Bagi Tohirin, pendidikan bukan sekadar tiket untuk mencari kerja, melainkan cara untuk membayar tuntas pengorbanan orang tuanya. Ia ingin membuktikan bahwa anak seorang penjual asongan memiliki hak dan kapasitas yang sama untuk berdiri di puncak akademik.
S2: Puncak Perjuangan yang Berdarah-darah
Menyelesaikan studi Magister (S2) bukanlah perjalanan yang mudah bagi seorang anak asongan. Ada fase di mana ia harus berhitung sangat cermat antara kebutuhan hidup dan biaya kuliah. Keraguan dari orang sekitar hingga kelelahan fisik saat harus menyeimbangkan studi dan pekerjaan seringkali menjadi ujian mental yang berat.
Namun, gelar M.Pd yang akhirnya ia raih menjadi jawaban atas semua tetesan air mata dan doa-doa di sepertiga malam. Gelar itu menjadi bukti nyata bahwa kecerdasan tidak ditentukan oleh saldo di bank, melainkan oleh kemauan untuk terus belajar.
Mengabdi Sebagai ASN dan Cahaya Bagi Generasi Muda
Kini, garis tangan telah membawa Tohirin menjadi seorang Aparatur Sipil Negara (ASN) yang berdedikasi. Sebagai seorang guru, ia membawa spirit perjuangannya ke dalam kelas. Ia tidak ingin murid-muridnya merasa kecil hati karena latar belakang keluarga mereka.

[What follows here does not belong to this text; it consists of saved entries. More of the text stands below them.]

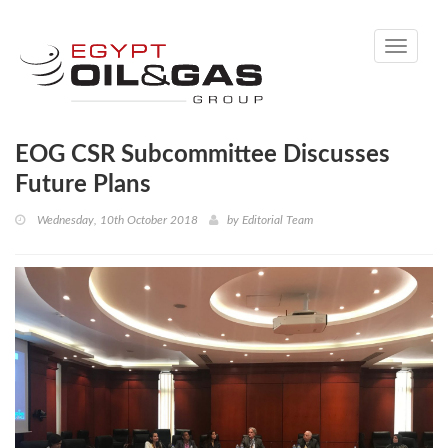
Toggle
navigati
EOG CSR Subcommittee Discusses
Future Plans
Wednesday, 10th October 2018
by
Editorial Team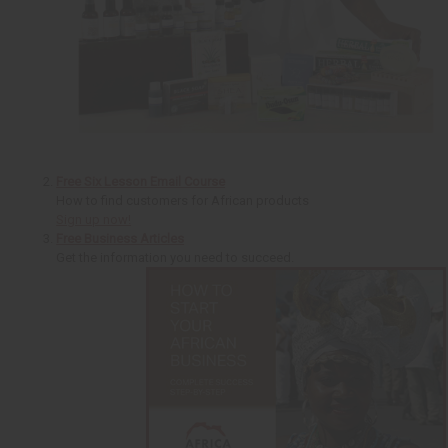
Free Six Lesson Email Course
How to find customers for African products
Sign up now!
Free Business Articles
Get the information you need to succeed.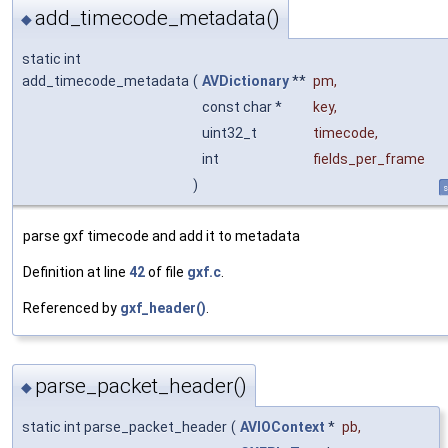
add_timecode_metadata()
◆
static int
add_timecode_metadata
(
AVDictionary
**
pm
,
const char *
key
,
uint32_t
timecode
,
int
fields_per_frame
)
s
parse gxf timecode and add it to metadata
Definition at line
42
of file
gxf.c
.
Referenced by
gxf_header()
.
parse_packet_header()
◆
static int parse_packet_header
(
AVIOContext
*
pb
,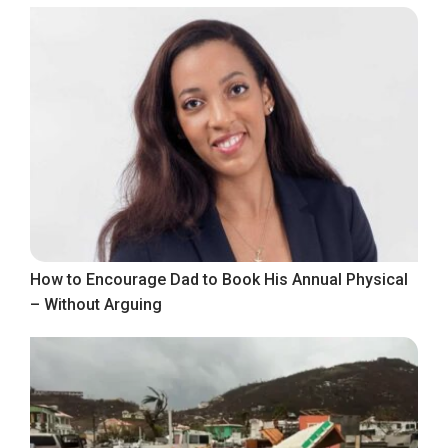
How to Encourage Dad to Book His Annual Physical
– Without Arguing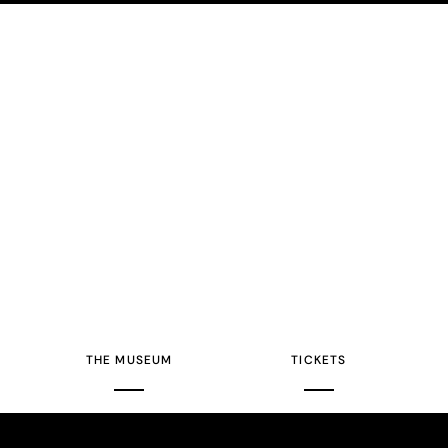
THE MUSEUM
TICKETS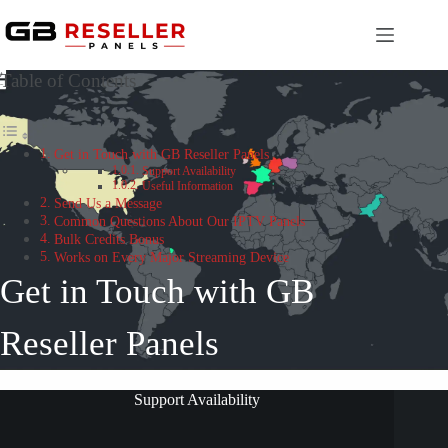
Skip
to
content
Table of Contents
Get in Touch with GB Reseller Panels
Support Availability
Useful Information
Send Us a Message
Common Questions About Our IPTV Panels
Bulk Credits Bonus
Works on Every Major Streaming Device
Get in Touch with GB
Reseller Panels
Support Availability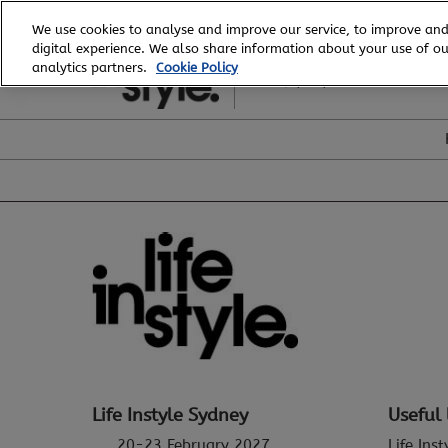
Skip
We use cookies to analyse and improve our service, to improve and
to
digital experience. We also share information about your use of our
20 - 23 February, 2027
content
analytics partners.
Cookie Policy
ICC, Sydney
Life Instyle Sydney
Useful 
20-23 February 2027
Life Ins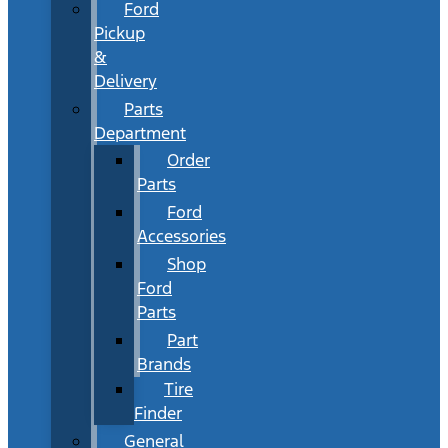
Ford
Pickup
&
Delivery
Parts
Department
Order
Parts
Ford
Accessories
Shop
Ford
Parts
Part
Brands
Tire
Finder
General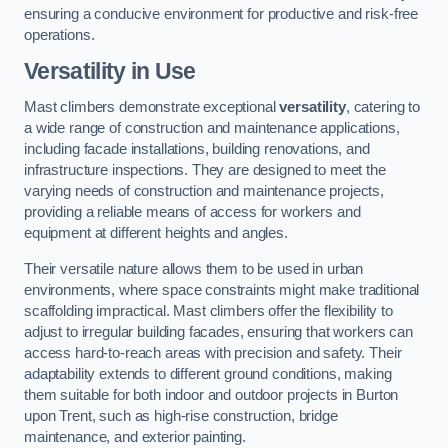
ensuring a conducive environment for productive and risk-free
operations.
Versatility in Use
Mast climbers demonstrate exceptional
versatility
, catering to
a wide range of construction and maintenance applications,
including facade installations, building renovations, and
infrastructure inspections. They are designed to meet the
varying needs of construction and maintenance projects,
providing a reliable means of access for workers and
equipment at different heights and angles.
Their versatile nature allows them to be used in urban
environments, where space constraints might make traditional
scaffolding impractical. Mast climbers offer the flexibility to
adjust to irregular building facades, ensuring that workers can
access hard-to-reach areas with precision and safety. Their
adaptability extends to different ground conditions, making
them suitable for both indoor and outdoor projects in Burton
upon Trent, such as high-rise construction, bridge
maintenance, and exterior painting.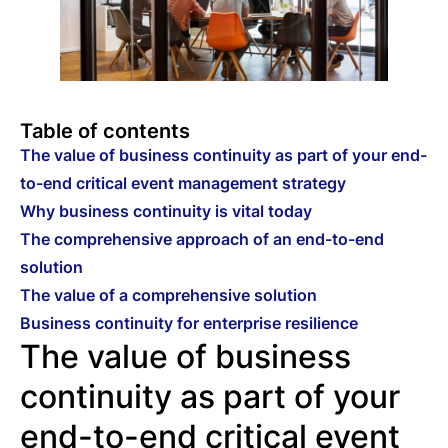
Table of contents
The value of business continuity as part of your end-
to-end critical event management strategy
Why business continuity is vital today
The comprehensive approach of an end-to-end
solution
The value of a comprehensive solution
Business continuity for enterprise resilience
The value of business
continuity as part of your
end-to-end critical event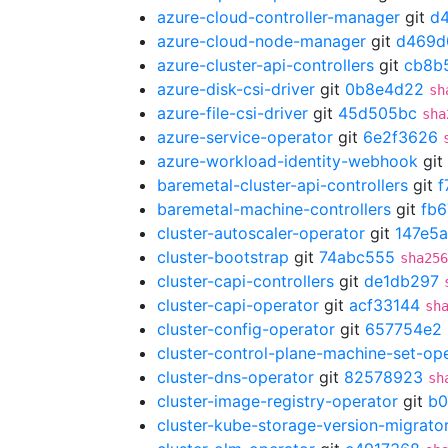
azure-cloud-controller-manager
git
d
azure-cloud-node-manager
git
d469d
azure-cluster-api-controllers
git
cb8b
azure-disk-csi-driver
git
0b8e4d22
sh
azure-file-csi-driver
git
45d505bc
sha
azure-service-operator
git
6e2f3626
azure-workload-identity-webhook
git
baremetal-cluster-api-controllers
git
f
baremetal-machine-controllers
git
fb6
cluster-autoscaler-operator
git
147e5a
cluster-bootstrap
git
74abc555
sha256
cluster-capi-controllers
git
de1db297
cluster-capi-operator
git
acf33144
sh
cluster-config-operator
git
657754e2
cluster-control-plane-machine-set-op
cluster-dns-operator
git
82578923
sh
cluster-image-registry-operator
git
b0
cluster-kube-storage-version-migrato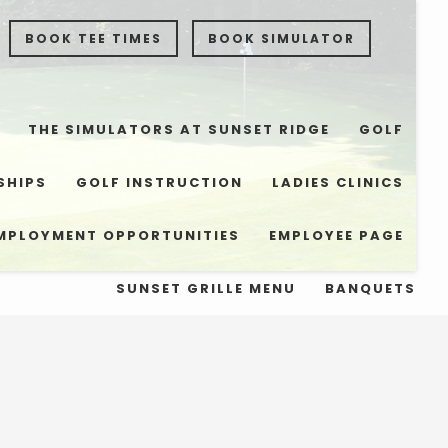
BOOK TEE TIMES
BOOK SIMULATOR
THE SIMULATORS AT SUNSET RIDGE
GOLF
SHIPS
GOLF INSTRUCTION
LADIES CLINICS
MPLOYMENT OPPORTUNITIES
EMPLOYEE PAGE
SUNSET GRILLE MENU
BANQUETS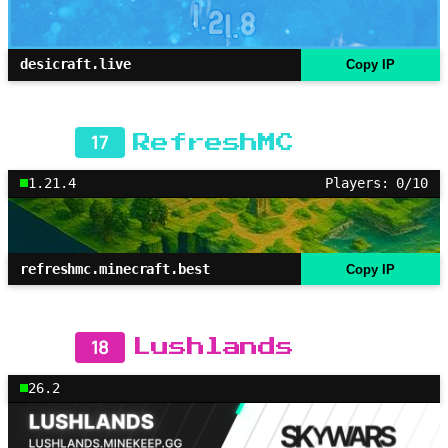
desicraft.live
Copy IP
17
RefreshMC
1.21.4
Players: 0/10
refreshmc.minecraft.best
Copy IP
18
Lushlands
26.2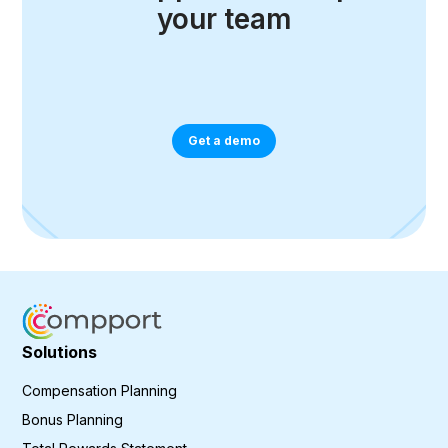
your team
Get a demo
Solutions
Compensation Planning
Bonus Planning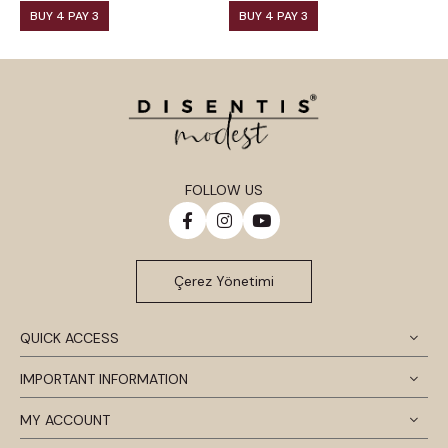
BUY 4 PAY 3
BUY 4 PAY 3
FOLLOW US
Çerez Yönetimi
QUICK ACCESS
IMPORTANT INFORMATION
MY ACCOUNT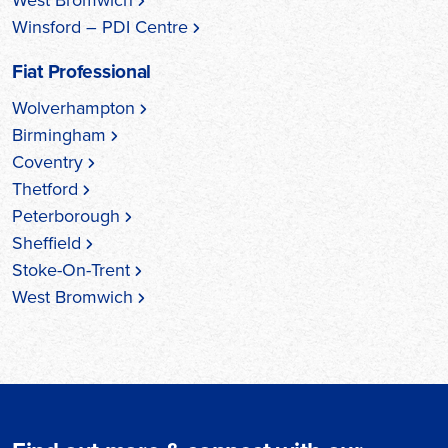
Winsford – PDI Centre
Fiat Professional
Wolverhampton
Birmingham
Coventry
Thetford
Peterborough
Sheffield
Stoke-On-Trent
West Bromwich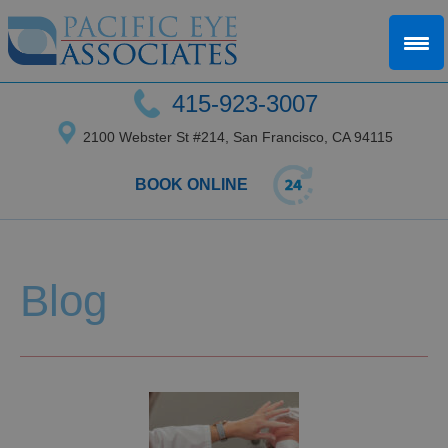
415-923-3007
2100 Webster St #214, San Francisco, CA 94115
BOOK ONLINE
Blog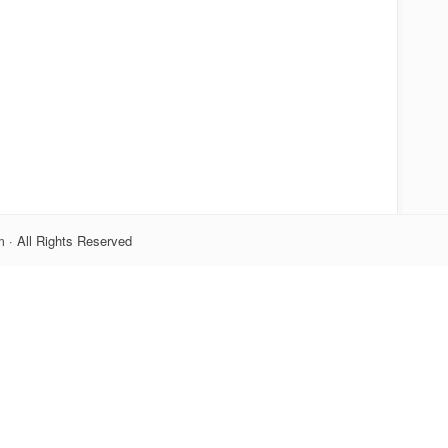
 · All Rights Reserved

Dalam setiap kesempatan, baik di ruang kelas maupun di kegiatan Pramuka, Tohirin selalu menekankan bahwa nasib ada di tangan mereka sendiri. Ia adalah cermin bagi murid-muridnya: jika anak seorang penjual asongan bisa menjadi Magister dan ASN, maka mereka pun bisa meraih mimpi apa pun.
"Gelar ini adalah milik Bapak dan Ibu saya. Saya hanya meminjamnya untuk bisa lebih bermanfaat bagi orang lain," ucap Tohirin dengan rendah hati.